Niala growled through low frequencies with the sound of a chain cranked through metal loops. No doubt she was saving as much fury as possible for later, when her infamous Lion blood-rage could be unleashed and better put to use.

“The bot,” she said. “Is probably at this moment, altering the distress signal you have running. When it’s done doing that, the ship you’re so interested in won’t be coming near this outpost until long after we’re all dead from starvation. Then maybe, if you’re lucky, they’ll space your corpse. Otherwise, they’ll burn it. Or grind it into fertilizer for a hydro farm. Or chum it at a fishery. You ugly. Worthless. Scum-sucking. Piece of genetically-altered wa–

The cat swiped her face, leaving a gash from one side of it to the other, roughly a half-inch deep. Niala didn’t cry out, but Simon sucked air through his teeth. Lina gripped his hand harder, completely impotent otherwise. Shafer began shouting for the others to lead Niala to a corner where they chained her to a support-beam.

In control, a shout emitted behind Rearden. Its optics were focused on the storage room feed. It saw and heard everything that had transpired, including Niala’s subtle instructions. Already, the altered transmission was broadcasting. Even when the door opened and the electric-stunner arc soared past the unconscious Hawk to incapacitate it, the little bot knew it had done its job.
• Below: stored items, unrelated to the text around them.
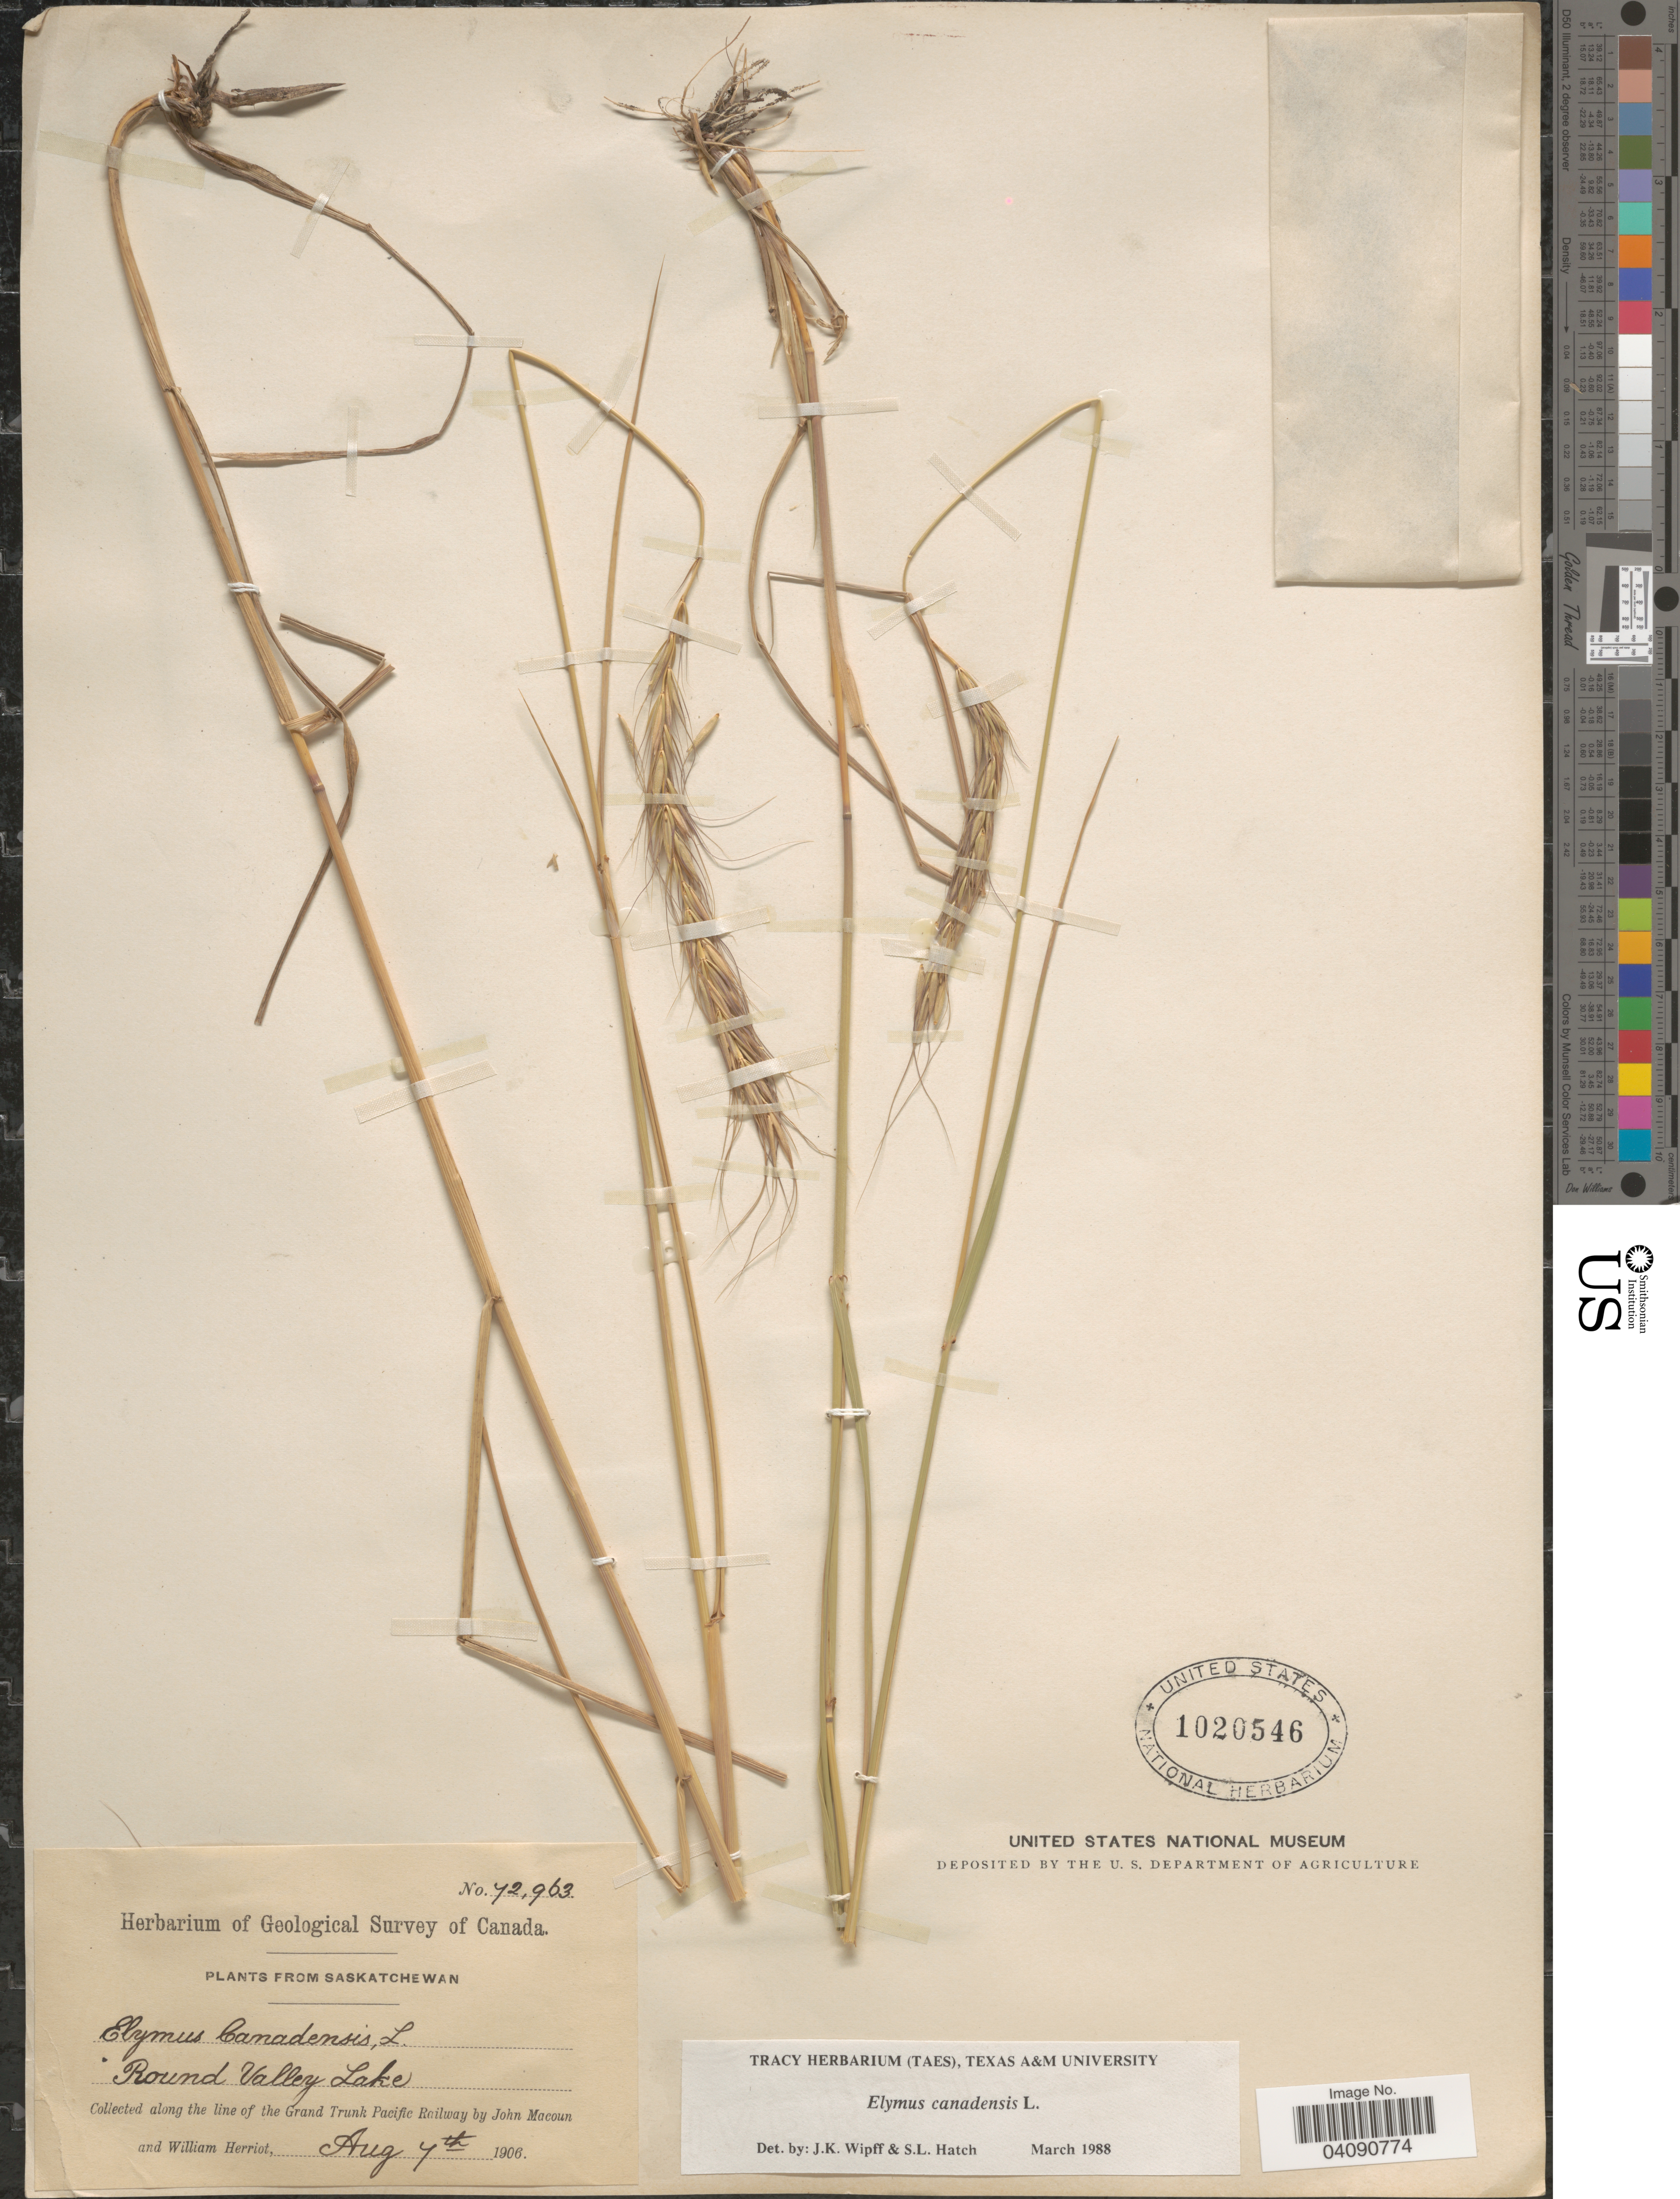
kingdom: Plantae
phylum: Tracheophyta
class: Liliopsida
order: Poales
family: Poaceae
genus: Elymus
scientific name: Elymus canadensis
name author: L.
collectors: J. Macoun & W. Herriot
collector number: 72963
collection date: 1906-08-07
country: Canada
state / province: Saskatchewan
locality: Geological Survey of Canada. Round Valley Lake. Along the line of the Grand Trunk Pacific Railway.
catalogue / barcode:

Not far away, relativistically speaking, the transmission’s binary pulses echoed on the comm array of a ship much like Homer, though half its size. From the forward display in the central Bridge of the Alpha Wolf, against the back-lit floor sconces glowing with low fires, the grizzled face of a Wolf leaned forward into the light.

One half of the gray face pinched downward with resolve, “Set a course.”